── Recorded information ──
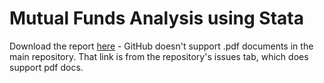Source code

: # Mutual Funds Analysis using Stata

Download the report [here](https://github.com/alexanderblindsey/Mutual-Funds-Analysis-using-Stata/issues/1) - GitHub doesn't support .pdf documents in the main repository. That link is from the repository's issues tab, which does support pdf docs.
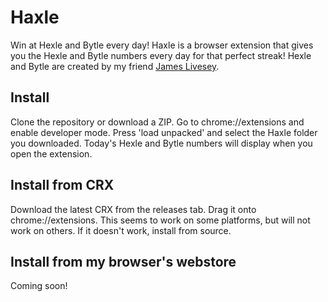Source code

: # Haxle
Win at Hexle and Bytle every day!
Haxle is a browser extension that gives you the Hexle and Bytle numbers every day for that perfect streak! Hexle and Bytle are created by my friend [James Livesey](https://github.com/James-Livesey).
## Install
Clone the repository or download a ZIP.
Go to chrome://extensions and enable developer mode.
Press 'load unpacked' and select the Haxle folder you downloaded.
Today's Hexle and Bytle numbers will display when you open the extension.
## Install from CRX
Download the latest CRX from the releases tab. Drag it onto chrome://extensions. This seems to work on some platforms, but will not work on others. If it doesn't work, install from source.
## Install from my browser's webstore
Coming soon!

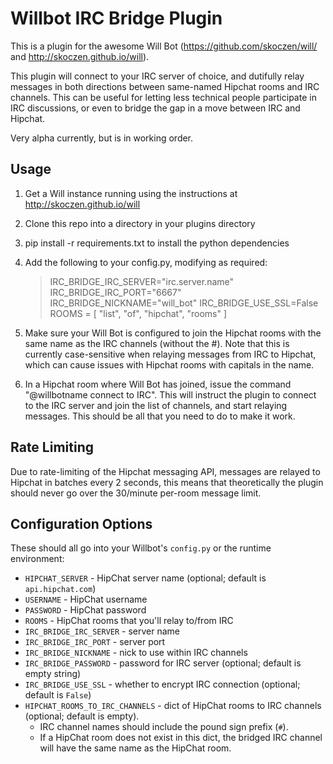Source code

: # Willbot IRC Bridge Plugin

This is a plugin for the awesome Will Bot (https://github.com/skoczen/will/ and http://skoczen.github.io/will).

This plugin will connect to your IRC server of choice, and dutifully relay messages in both directions between same-named Hipchat rooms and IRC channels. This can be useful for letting less technical people participate in IRC discussions, or even to bridge the gap in a move between IRC and Hipchat.

Very alpha currently, but is in working order.

## Usage

 1. Get a Will instance running using the instructions at http://skoczen.github.io/will
 2. Clone this repo into a directory in your plugins directory
 3. pip install -r requirements.txt to install the python dependencies
 4. Add the following to your config.py, modifying as required:

     > IRC_BRIDGE_IRC_SERVER="irc.server.name"
     > IRC_BRIDGE_IRC_PORT="6667"
     > IRC_BRIDGE_NICKNAME="will_bot"
     > IRC_BRIDGE_USE_SSL=False
     > ROOMS = [ "list", "of", "hipchat", "rooms" ]

 5. Make sure your Will Bot is configured to join the Hipchat rooms with the same name as the IRC channels (without the #). Note that this is currently case-sensitive when relaying messages from IRC to Hipchat, which can cause issues with Hipchat rooms with capitals in the name.
 6. In a Hipchat room where Will Bot has joined, issue the command "@willbotname connect to IRC". This will instruct the plugin to connect to the IRC server and join the list of channels, and start relaying messages. This should be all that you need to do to make it work.

## Rate Limiting

Due to rate-limiting of the Hipchat messaging API, messages are relayed to Hipchat in batches every 2 seconds, this means that theoretically the plugin should never go over the 30/minute per-room message limit.

## Configuration Options

These should all go into your Willbot's `config.py` or the runtime environment:

* `HIPCHAT_SERVER` - HipChat server name (optional; default is `api.hipchat.com`)
* `USERNAME` - HipChat username
* `PASSWORD` - HipChat password
* `ROOMS` - HipChat rooms that you'll relay to/from IRC
* `IRC_BRIDGE_IRC_SERVER` - server name
* `IRC_BRIDGE_IRC_PORT` - server port
* `IRC_BRIDGE_NICKNAME` - nick to use within IRC channels
* `IRC_BRIDGE_PASSWORD` - password for IRC server (optional; default is empty string)
* `IRC_BRIDGE_USE_SSL` - whether to encrypt IRC connection (optional; default is `False`)
* `HIPCHAT_ROOMS_TO_IRC_CHANNELS` - dict of HipChat rooms to IRC channels (optional; default is empty).
  - IRC channel names should include the pound sign prefix (`#`).
  - If a HipChat room does not exist in this dict, the bridged IRC channel will have the same name as the HipChat room.
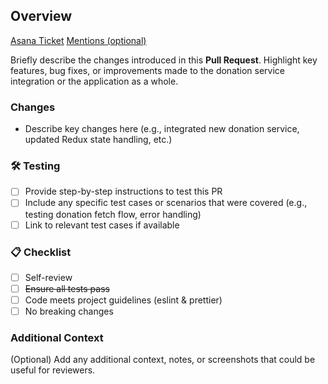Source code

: ## Overview

[Asana Ticket](https://app.asana.com/xxxxx)
[Mentions (optional)]()

Briefly describe the changes introduced in this **Pull Request**. Highlight key features, bug fixes, or improvements made to the donation service integration or the application as a whole.

### Changes

- Describe key changes here (e.g., integrated new donation service, updated Redux state handling, etc.)

### 🛠️ Testing

- [ ] Provide step-by-step instructions to test this PR
- [ ] Include any specific test cases or scenarios that were covered (e.g., testing donation fetch flow, error handling)
- [ ] Link to relevant test cases if available

### 📋 Checklist

- [ ] Self-review
- [ ] ~~Ensure all tests pass~~
- [ ] Code meets project guidelines (eslint & prettier)
- [ ] No breaking changes

### Additional Context

(Optional) Add any additional context, notes, or screenshots that could be useful for reviewers.
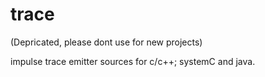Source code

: trace
=====
(Depricated, please dont use for new projects)

impulse trace emitter sources for c/c++; systemC and java.
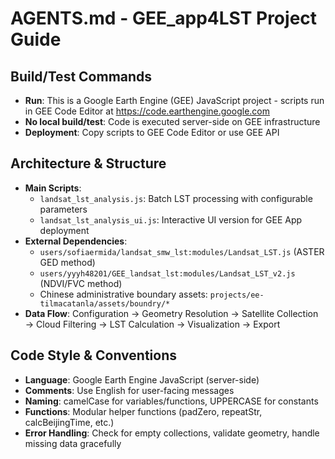 # AGENTS.md - GEE_app4LST Project Guide

## Build/Test Commands
- **Run**: This is a Google Earth Engine (GEE) JavaScript project - scripts run in GEE Code Editor at https://code.earthengine.google.com
- **No local build/test**: Code is executed server-side on GEE infrastructure
- **Deployment**: Copy scripts to GEE Code Editor or use GEE API

## Architecture & Structure
- **Main Scripts**: 
  - `landsat_lst_analysis.js`: Batch LST processing with configurable parameters
  - `landsat_lst_analysis_ui.js`: Interactive UI version for GEE App deployment
- **External Dependencies**: 
  - `users/sofiaermida/landsat_smw_lst:modules/Landsat_LST.js` (ASTER GED method)
  - `users/yyyh48201/GEE_landsat_lst:modules/Landsat_LST_v2.js` (NDVI/FVC method)
  - Chinese administrative boundary assets: `projects/ee-tilmacatanla/assets/boundry/*`
- **Data Flow**: Configuration → Geometry Resolution → Satellite Collection → Cloud Filtering → LST Calculation → Visualization → Export

## Code Style & Conventions
- **Language**: Google Earth Engine JavaScript (server-side)
- **Comments**: Use English for user-facing messages
- **Naming**: camelCase for variables/functions, UPPERCASE for constants
- **Functions**: Modular helper functions (padZero, repeatStr, calcBeijingTime, etc.)
- **Error Handling**: Check for empty collections, validate geometry, handle missing data gracefully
───
> [Task directions] Leave out every line above except those from the line with "## Build/Test Commands" up to and including the line with "- **Comments**: Use", and copy those exactly.

> [Written solution]
## Build/Test Commands
- **Run**: This is a Google Earth Engine (GEE) JavaScript project - scripts run in GEE Code Editor at https://code.earthengine.google.com
- **No local build/test**: Code is executed server-side on GEE infrastructure
- **Deployment**: Copy scripts to GEE Code Editor or use GEE API

## Architecture & Structure
- **Main Scripts**: 
  - `landsat_lst_analysis.js`: Batch LST processing with configurable parameters
  - `landsat_lst_analysis_ui.js`: Interactive UI version for GEE App deployment
- **External Dependencies**: 
  - `users/sofiaermida/landsat_smw_lst:modules/Landsat_LST.js` (ASTER GED method)
  - `users/yyyh48201/GEE_landsat_lst:modules/Landsat_LST_v2.js` (NDVI/FVC method)
  - Chinese administrative boundary assets: `projects/ee-tilmacatanla/assets/boundry/*`
- **Data Flow**: Configuration → Geometry Resolution → Satellite Collection → Cloud Filtering → LST Calculation → Visualization → Export

## Code Style & Conventions
- **Language**: Google Earth Engine JavaScript (server-side)
- **Comments**: Use English for user-facing messages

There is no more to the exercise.